The Humanities, the Laboratory and “Culturomics”

[This post is the first of many reading reflections written for UNL’s Digital Humanities Seminar. I will be posting my reflections each week. Jason Heppler and William Thomas will also be blogging about the class. This week the readings were Reinventing Knowledge and “As We May Think.”]

Predicting the future is, unsurprisingly, difficult. Writing in the mid-twentieth century, Vannevar Bush describes a future machine, the “memex,” which congregates, organizes, and dispenses information that bears remarkable similarities to the current technology. Writing over sixty years later, Ian McNeely looks backwards more so than forwards, though he seems comfortable projecting the laboratory’s dominance as the center of knowledge into the foreseeable future. Understanding this dominance is vital for humanists to remain socially relevant and avoid the fates of the library, monastery, university, republic of letter, and disciplines, all of which remain though with much less power over knowledge.

One of McNeely’s final thoughts, that academics in the laboratories are beginning to confront “humanities scholars on their own turf,” (273) provides the best example of why humanists must assert their position in the laboratory. McNeely’s suggestion also appears particularly accurate in the light of the “discovery” of “Culturomics .” A good example of the university-industrial complex that dominates many research universities, Harvard and MIT researchers teamed up with the Google Books project to examine an unprecedented amount of written works throughout history. While a useful tool, the, as McNeely puts it, “hubris that comes from transgressing disciplinary boundaries” (273) is painfully clear. Leading humanists from any number of the universities in the Boston area could have been included, but were not. If there had been more humanists, perhaps the academics who “founded” “Culturomics ” may have realized this type of research had already been happening for years.

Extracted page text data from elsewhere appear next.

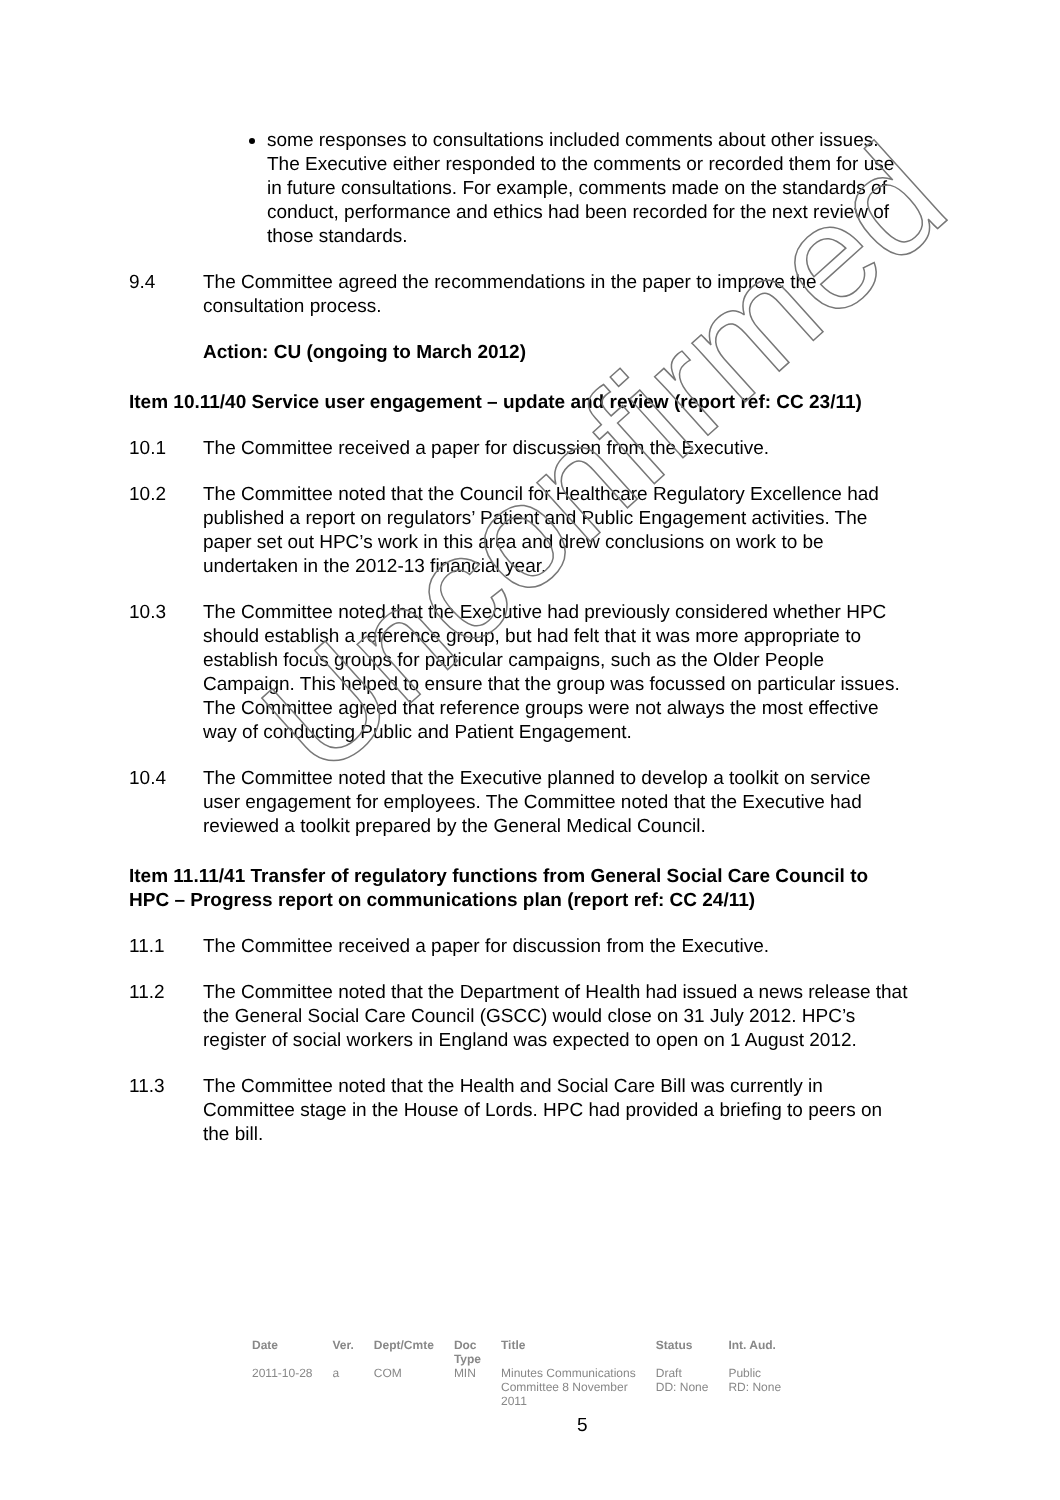some responses to consultations included comments about other issues. The Executive either responded to the comments or recorded them for use in future consultations. For example, comments made on the standards of conduct, performance and ethics had been recorded for the next review of those standards.
9.4 The Committee agreed the recommendations in the paper to improve the consultation process.
Action: CU (ongoing to March 2012)
Item 10.11/40 Service user engagement – update and review (report ref: CC 23/11)
10.1 The Committee received a paper for discussion from the Executive.
10.2 The Committee noted that the Council for Healthcare Regulatory Excellence had published a report on regulators’ Patient and Public Engagement activities. The paper set out HPC’s work in this area and drew conclusions on work to be undertaken in the 2012-13 financial year.
10.3 The Committee noted that the Executive had previously considered whether HPC should establish a reference group, but had felt that it was more appropriate to establish focus groups for particular campaigns, such as the Older People Campaign. This helped to ensure that the group was focussed on particular issues. The Committee agreed that reference groups were not always the most effective way of conducting Public and Patient Engagement.
10.4 The Committee noted that the Executive planned to develop a toolkit on service user engagement for employees. The Committee noted that the Executive had reviewed a toolkit prepared by the General Medical Council.
Item 11.11/41 Transfer of regulatory functions from General Social Care Council to HPC – Progress report on communications plan (report ref: CC 24/11)
11.1 The Committee received a paper for discussion from the Executive.
11.2 The Committee noted that the Department of Health had issued a news release that the General Social Care Council (GSCC) would close on 31 July 2012. HPC’s register of social workers in England was expected to open on 1 August 2012.
11.3 The Committee noted that the Health and Social Care Bill was currently in Committee stage in the House of Lords. HPC had provided a briefing to peers on the bill.
| Date | Ver. | Dept/Cmte | Doc Type | Title | Status | Int. Aud. |
| --- | --- | --- | --- | --- | --- | --- |
| 2011-10-28 | a | COM | MIN | Minutes Communications Committee 8 November 2011 | Draft DD: None | Public RD: None |
5
Unconfirmed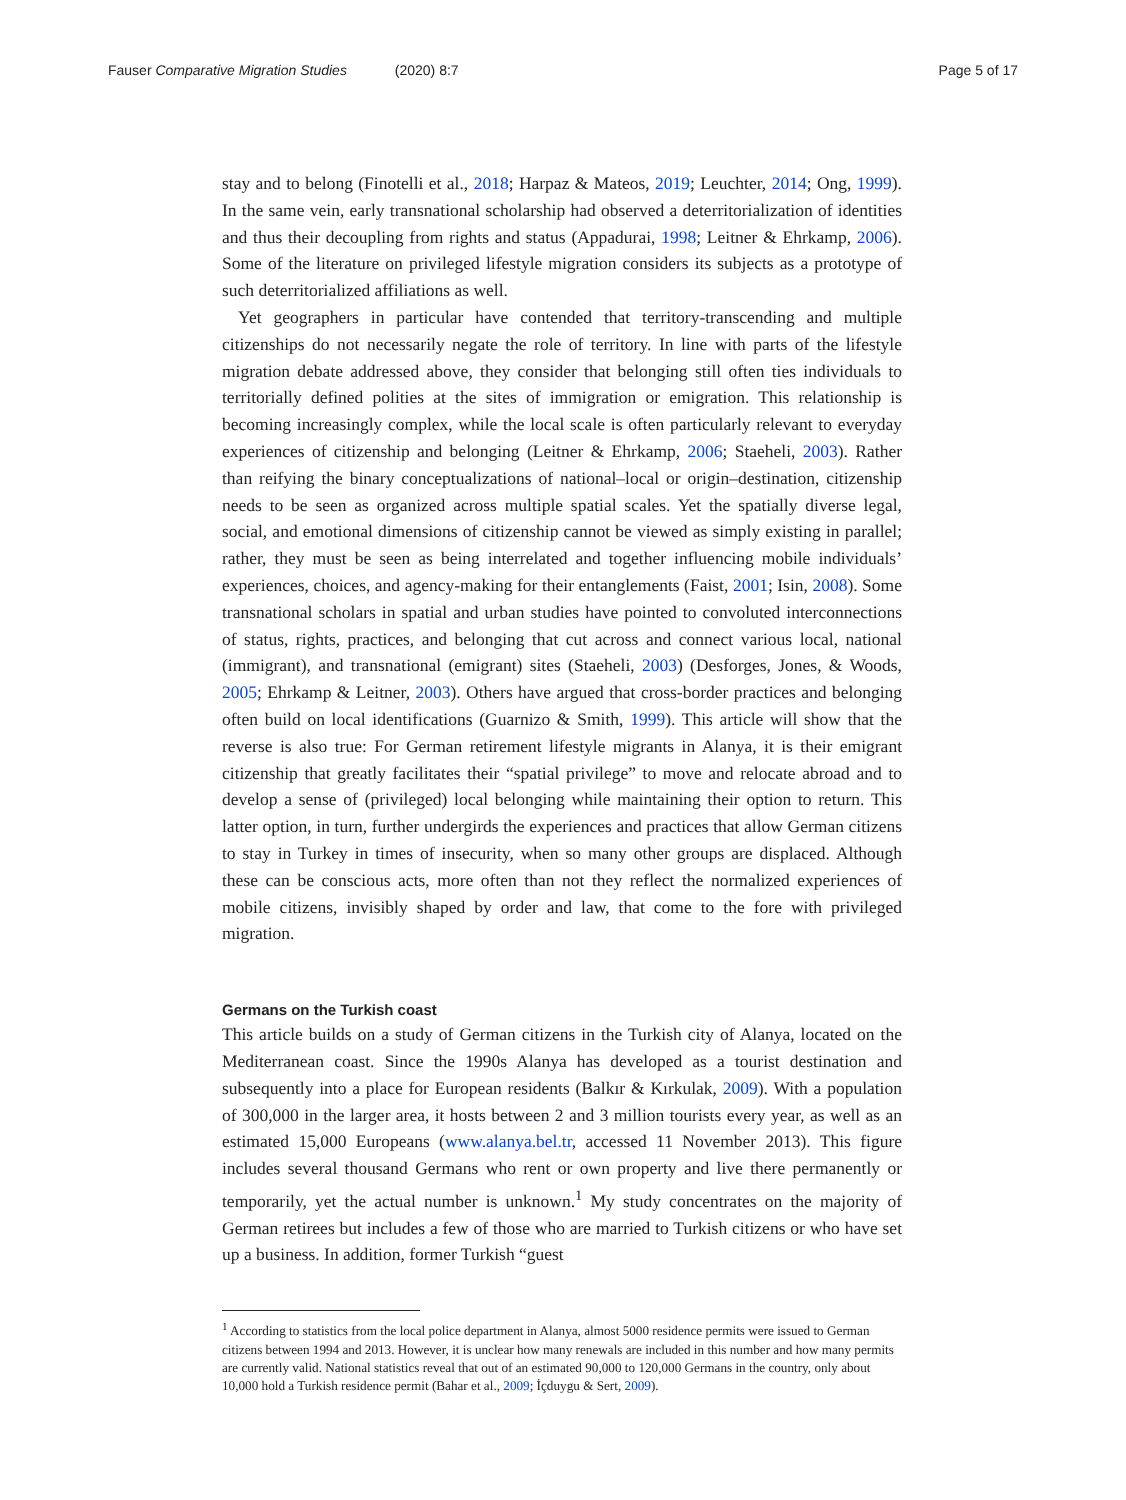Fauser Comparative Migration Studies (2020) 8:7
Page 5 of 17
stay and to belong (Finotelli et al., 2018; Harpaz & Mateos, 2019; Leuchter, 2014; Ong, 1999). In the same vein, early transnational scholarship had observed a deterritorialization of identities and thus their decoupling from rights and status (Appadurai, 1998; Leitner & Ehrkamp, 2006). Some of the literature on privileged lifestyle migration considers its subjects as a prototype of such deterritorialized affiliations as well.
Yet geographers in particular have contended that territory-transcending and multiple citizenships do not necessarily negate the role of territory. In line with parts of the lifestyle migration debate addressed above, they consider that belonging still often ties individuals to territorially defined polities at the sites of immigration or emigration. This relationship is becoming increasingly complex, while the local scale is often particularly relevant to everyday experiences of citizenship and belonging (Leitner & Ehrkamp, 2006; Staeheli, 2003). Rather than reifying the binary conceptualizations of national–local or origin–destination, citizenship needs to be seen as organized across multiple spatial scales. Yet the spatially diverse legal, social, and emotional dimensions of citizenship cannot be viewed as simply existing in parallel; rather, they must be seen as being interrelated and together influencing mobile individuals’ experiences, choices, and agency-making for their entanglements (Faist, 2001; Isin, 2008). Some transnational scholars in spatial and urban studies have pointed to convoluted interconnections of status, rights, practices, and belonging that cut across and connect various local, national (immigrant), and transnational (emigrant) sites (Staeheli, 2003) (Desforges, Jones, & Woods, 2005; Ehrkamp & Leitner, 2003). Others have argued that cross-border practices and belonging often build on local identifications (Guarnizo & Smith, 1999). This article will show that the reverse is also true: For German retirement lifestyle migrants in Alanya, it is their emigrant citizenship that greatly facilitates their “spatial privilege” to move and relocate abroad and to develop a sense of (privileged) local belonging while maintaining their option to return. This latter option, in turn, further undergirds the experiences and practices that allow German citizens to stay in Turkey in times of insecurity, when so many other groups are displaced. Although these can be conscious acts, more often than not they reflect the normalized experiences of mobile citizens, invisibly shaped by order and law, that come to the fore with privileged migration.
Germans on the Turkish coast
This article builds on a study of German citizens in the Turkish city of Alanya, located on the Mediterranean coast. Since the 1990s Alanya has developed as a tourist destination and subsequently into a place for European residents (Balkır & Kırkulak, 2009). With a population of 300,000 in the larger area, it hosts between 2 and 3 million tourists every year, as well as an estimated 15,000 Europeans (www.alanya.bel.tr, accessed 11 November 2013). This figure includes several thousand Germans who rent or own property and live there permanently or temporarily, yet the actual number is unknown.<sup>1</sup> My study concentrates on the majority of German retirees but includes a few of those who are married to Turkish citizens or who have set up a business. In addition, former Turkish “guest
<sup>1</sup> According to statistics from the local police department in Alanya, almost 5000 residence permits were issued to German citizens between 1994 and 2013. However, it is unclear how many renewals are included in this number and how many permits are currently valid. National statistics reveal that out of an estimated 90,000 to 120,000 Germans in the country, only about 10,000 hold a Turkish residence permit (Bahar et al., 2009; İçduygu & Sert, 2009).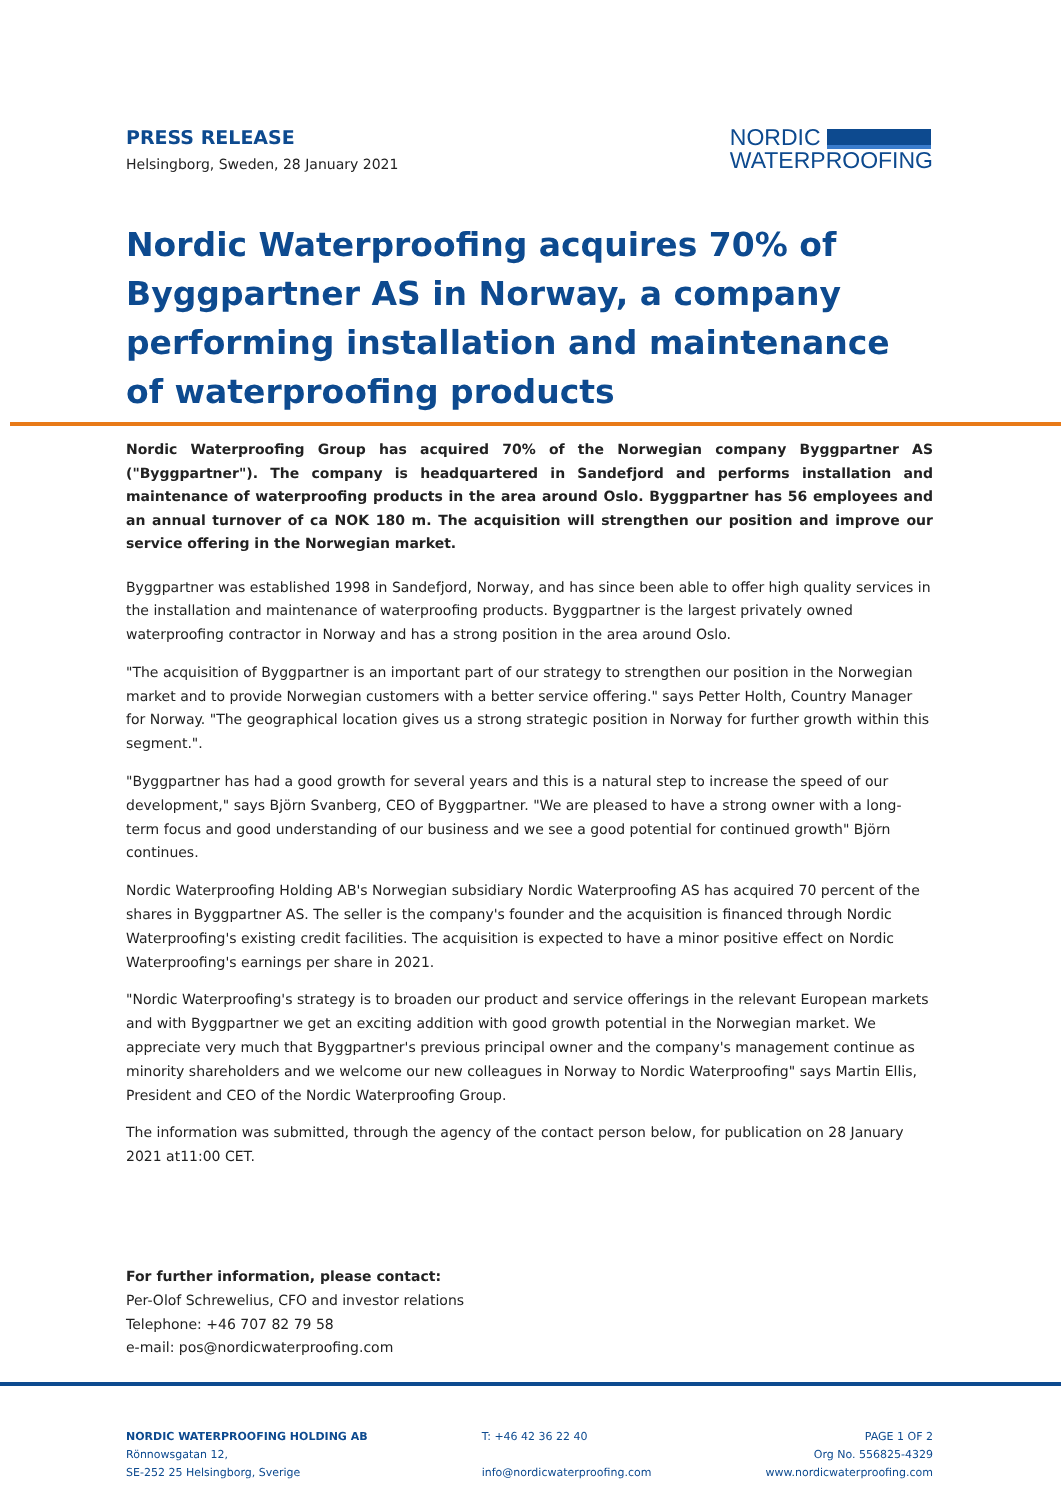PRESS RELEASE
Helsingborg, Sweden, 28 January 2021
NORDIC
WATERPROOFING
Nordic Waterproofing acquires 70% of Byggpartner AS in Norway, a company performing installation and maintenance of waterproofing products
Nordic Waterproofing Group has acquired 70% of the Norwegian company Byggpartner AS ("Byggpartner"). The company is headquartered in Sandefjord and performs installation and maintenance of waterproofing products in the area around Oslo. Byggpartner has 56 employees and an annual turnover of ca NOK 180 m. The acquisition will strengthen our position and improve our service offering in the Norwegian market.
Byggpartner was established 1998 in Sandefjord, Norway, and has since been able to offer high quality services in the installation and maintenance of waterproofing products. Byggpartner is the largest privately owned waterproofing contractor in Norway and has a strong position in the area around Oslo.
"The acquisition of Byggpartner is an important part of our strategy to strengthen our position in the Norwegian market and to provide Norwegian customers with a better service offering." says Petter Holth, Country Manager for Norway. "The geographical location gives us a strong strategic position in Norway for further growth within this segment.".
"Byggpartner has had a good growth for several years and this is a natural step to increase the speed of our development," says Björn Svanberg, CEO of Byggpartner. "We are pleased to have a strong owner with a long-term focus and good understanding of our business and we see a good potential for continued growth" Björn continues.
Nordic Waterproofing Holding AB's Norwegian subsidiary Nordic Waterproofing AS has acquired 70 percent of the shares in Byggpartner AS. The seller is the company's founder and the acquisition is financed through Nordic Waterproofing's existing credit facilities. The acquisition is expected to have a minor positive effect on Nordic Waterproofing's earnings per share in 2021.
"Nordic Waterproofing's strategy is to broaden our product and service offerings in the relevant European markets and with Byggpartner we get an exciting addition with good growth potential in the Norwegian market. We appreciate very much that Byggpartner's previous principal owner and the company's management continue as minority shareholders and we welcome our new colleagues in Norway to Nordic Waterproofing" says Martin Ellis, President and CEO of the Nordic Waterproofing Group.
The information was submitted, through the agency of the contact person below, for publication on 28 January 2021 at11:00 CET.
For further information, please contact:
Per-Olof Schrewelius, CFO and investor relations
Telephone: +46 707 82 79 58
e-mail: pos@nordicwaterproofing.com
NORDIC WATERPROOFING HOLDING AB
Rönnowsgatan 12,
SE-252 25 Helsingborg, Sverige
T: +46 42 36 22 40
info@nordicwaterproofing.com
PAGE 1 OF 2
Org No. 556825-4329
www.nordicwaterproofing.com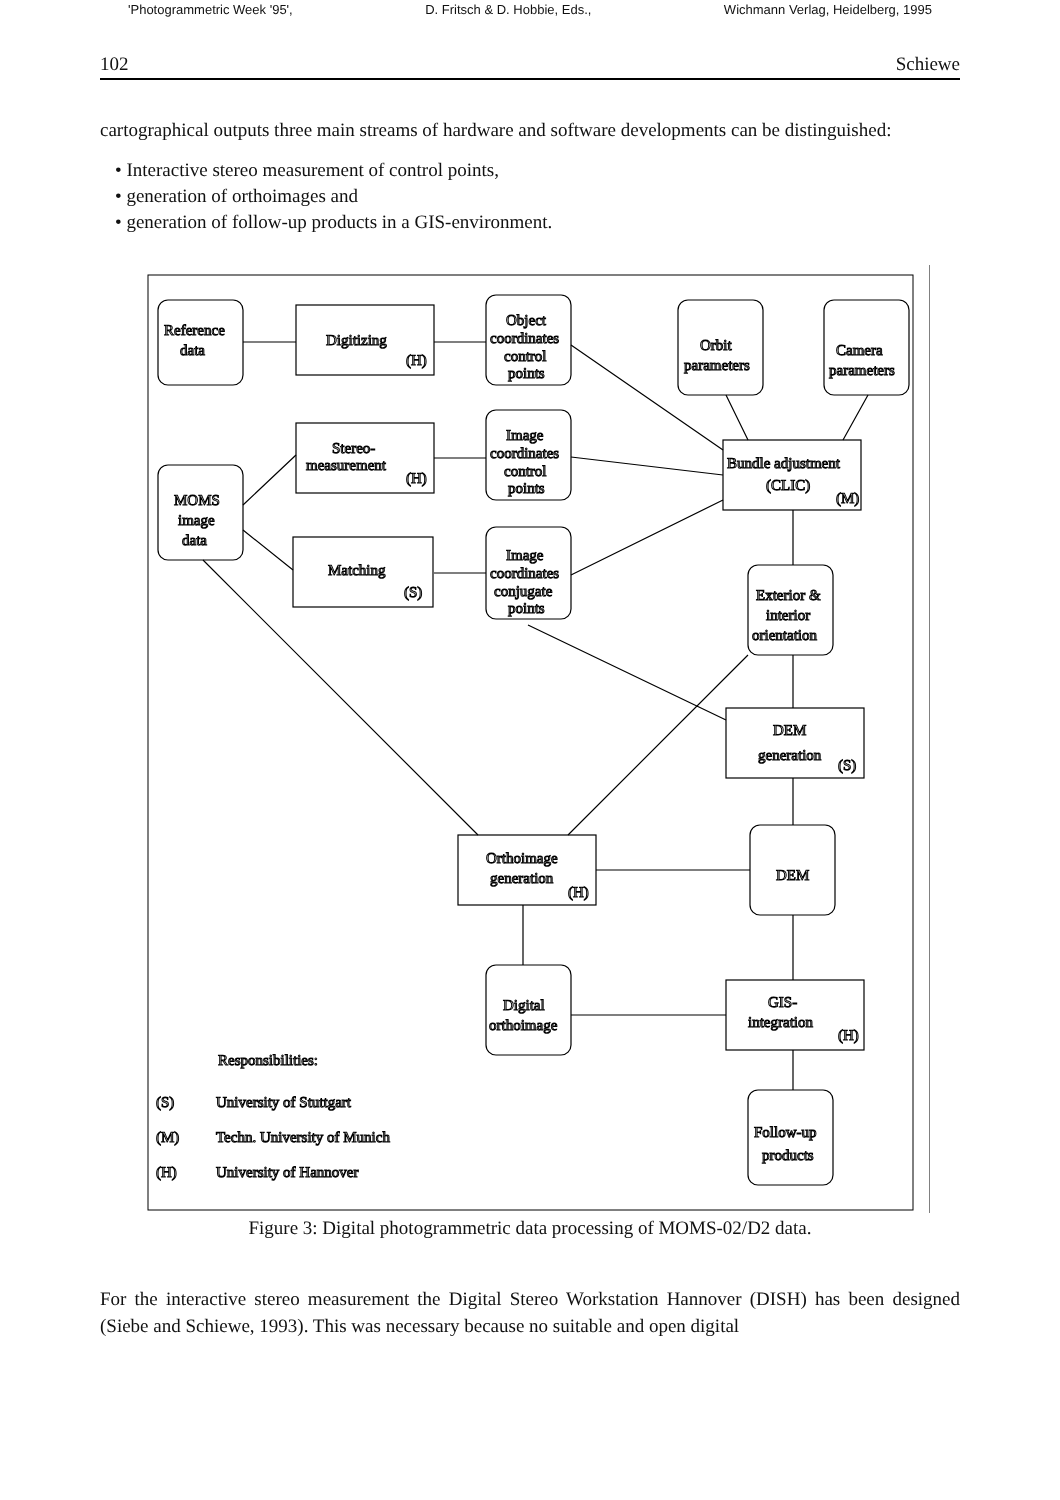'Photogrammetric Week '95', D. Fritsch & D. Hobbie, Eds., Wichmann Verlag, Heidelberg, 1995
102 Schiewe
cartographical outputs three main streams of hardware and software developments can be distinguished:
• Interactive stereo measurement of control points,
• generation of orthoimages and
• generation of follow-up products in a GIS-environment.
Reference
data
Digitizing
Object
coordinates
control
points
Orbit
parameters
Camera
parameters
Stereo-
measurement
Image
coordinates
control
points
Bundle adjustment
(CLIC)
MOMS
image
data
Matching
Image
coordinates
conjugate
points
Exterior &
interior
orientation
DEM
generation
Orthoimage
generation
DEM
Digital
orthoimage
GIS-
integration
Responsibilities:
(S)
University of Stuttgart
(M)
Techn. University of Munich
(H)
University of Hannover
Follow-up
products
(H)
(H)
(S)
(M)
(S)
(H)
(H)
Figure 3: Digital photogrammetric data processing of MOMS-02/D2 data.
For the interactive stereo measurement the Digital Stereo Workstation Hannover (DISH) has been designed (Siebe and Schiewe, 1993). This was necessary because no suitable and open digital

Humanists, then, must fight for their relevancy within the laboratory system. “Culturomics ” clearly shows society can embrace humanistic endeavors. However, the humanities should not simply get lost in the university-industrial system the laboratory has created. Just as Bush made special note of the memex as a tool for humans, humanists should view the university-industrial system as a potential tool. Bush envisioned the memex as a means to drastically increase the speed of research. However, the user still had to make associations and connections among the resources provided. Similarly, groups like Google can provide amazing data sets and tools, but academics are needed to interpret the data and use it to create information. Humanists may not always be the most qualified to seize opportunities that develop from partnerships with companies like Google. However, there will be times when humanists are needed and they must be prepared.